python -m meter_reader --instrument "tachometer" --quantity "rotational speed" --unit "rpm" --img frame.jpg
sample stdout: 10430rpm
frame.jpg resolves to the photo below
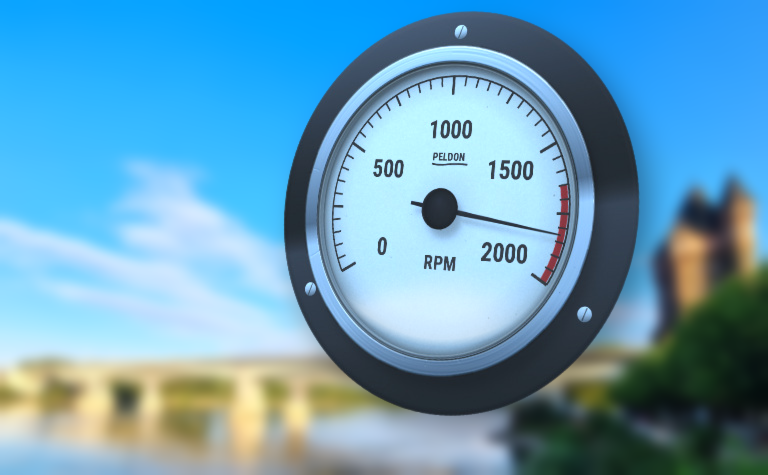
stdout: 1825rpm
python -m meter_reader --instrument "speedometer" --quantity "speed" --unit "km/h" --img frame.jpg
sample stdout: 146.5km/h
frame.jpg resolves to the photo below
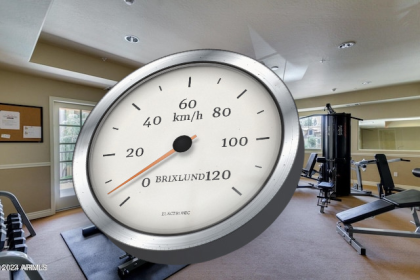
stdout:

• PROBLEM REQUIREMENTS: Please pull every line of the listing above into your reply unchanged, leaving out the pictures.

• TASK ANSWER:
python -m meter_reader --instrument "tachometer" --quantity "rotational speed" --unit "rpm" --img frame.jpg
sample stdout: 10430rpm
frame.jpg resolves to the photo below
stdout: 1825rpm
python -m meter_reader --instrument "speedometer" --quantity "speed" --unit "km/h" --img frame.jpg
sample stdout: 146.5km/h
frame.jpg resolves to the photo below
stdout:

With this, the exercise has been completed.